Energy price increases and shortages are affecting other countries too, including the UK, Europe, and India. Like China, India remains heavily dependent on coal for power, and due to extreme flooding from monsoon rains, coal supplies are low and power shortages are increasing. According to Al Jazeera, “recovery will hinge on [the monsoon rains stopping] to allow mines to ramp up operations and for coal trucks to resume deliveries.”
But China is the top concern for supply chain managers. The world’s largest exporter since 2009, Chinese producers shipped $2.5 trillion worth of goods in 2019, the latest year for which data is available from the World Bank. To meet the surging demand, including early holiday purchases, China’s exports to the U.S. grew 15.5% year-on-year in August.
The power crisis gives ammunition to company leaders and supply chain managers who argue for moving some manufacturing out of China. “On top of … shipping bottlenecks and strict limits on travel into China,” Beckham of Simple Modern is evaluating, “the viability of moving some production back to the U.S.”
Resilinc advises companies plan for continuing power shortages in China through the first half of 2022. And while reshoring or nearshoring production to decrease reliance on China can offer advantages (see this post on opportunities in the Americas), it should be undertaken carefully.
As described in earlier blog posts, there are compelling reasons to keep production in China.

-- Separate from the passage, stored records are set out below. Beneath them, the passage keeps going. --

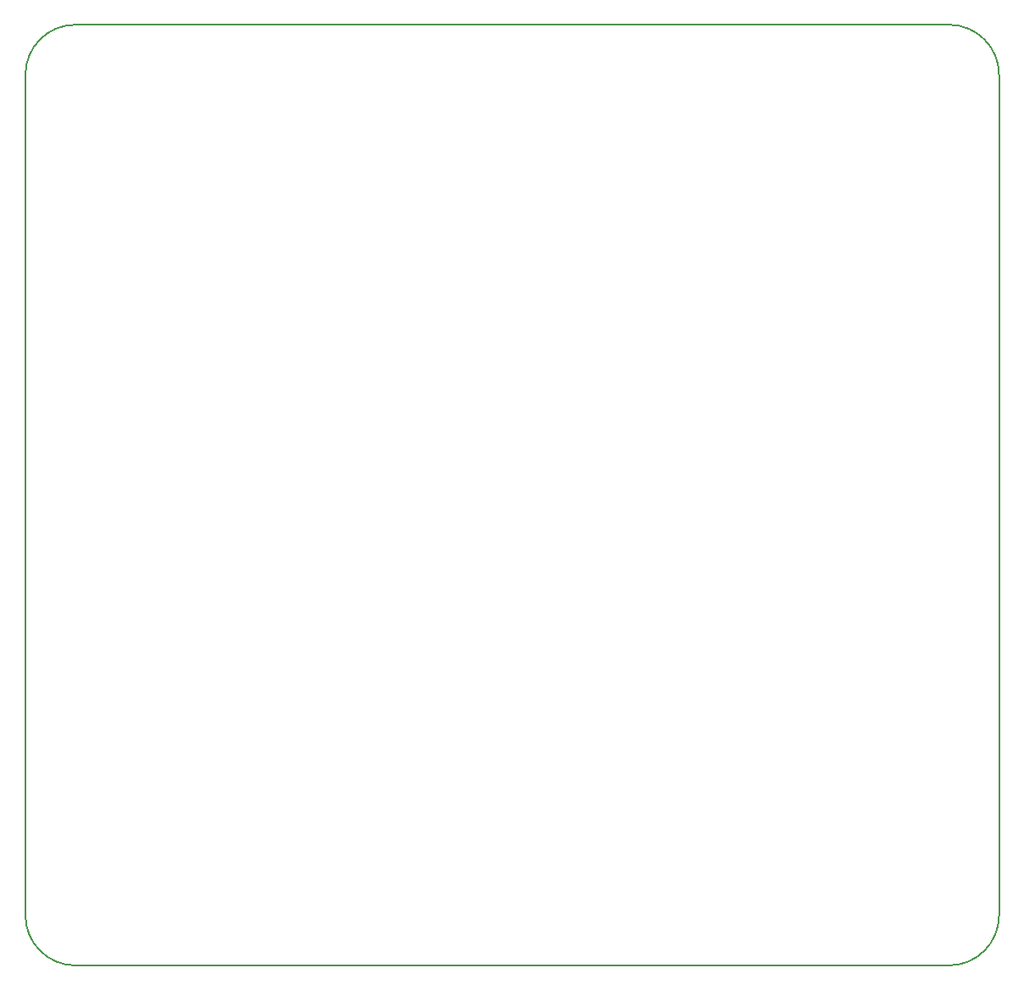
<source format=gbr>
%TF.GenerationSoftware,KiCad,Pcbnew,8.0.5*%
%TF.CreationDate,2024-12-25T22:13:30-08:00*%
%TF.ProjectId,ToastyReflowOvenPCB,546f6173-7479-4526-9566-6c6f774f7665,rev?*%
%TF.SameCoordinates,Original*%
%TF.FileFunction,Profile,NP*%
%FSLAX46Y46*%
G04 Gerber Fmt 4.6, Leading zero omitted, Abs format (unit mm)*
G04 Created by KiCad (PCBNEW 8.0.5) date 2024-12-25 22:13:30*
%MOMM*%
%LPD*%
G01*
G04 APERTURE LIST*
%TA.AperFunction,Profile*%
%ADD10C,0.200000*%
%TD*%
G04 APERTURE END LIST*
D10*
X183937988Y-135000000D02*
G75*
G02*
X178939000Y-140000001I-5000001J0D01*
G01*
X91690000Y-140000000D02*
G75*
G02*
X86690000Y-135000000I0J5000000D01*
G01*
X86690000Y-50950000D02*
G75*
G02*
X91690000Y-45950000I5000000J0D01*
G01*
X178939000Y-45950000D02*
G75*
G02*
X183939000Y-50950000I0J-5000000D01*
G01*
X91690000Y-140000000D02*
X178939000Y-140000000D01*
X86690000Y-50950000D02*
X86690000Y-135000000D01*
X178939000Y-45950000D02*
X91690000Y-45950000D01*
X183939000Y-50950000D02*
X183939000Y-135000000D01*
M02*

</source>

While foreign manufacturers were first drawn to China by its low costs, China has since developed some of the most technologically sophisticated industrial ecosystems in the world. Its firms are critical suppliers for pharma/biotech, consumer electronics, automotive, energy, apparel and many other industries; they draw on a huge skilled workforce and have access to unmatched logistics infrastructure. These advantages should be weighed against the costs and risks of reshoring or nearshoring moves.
The first step in considering such changes is creating a thorough and accurate multi-tier map of supply chains. Without that, hidden dependencies on Chinese suppliers will persist, as Indian smartphone assemblers learned early in the pandemic when Chinese COVID-19 lockdowns deprived them of key components.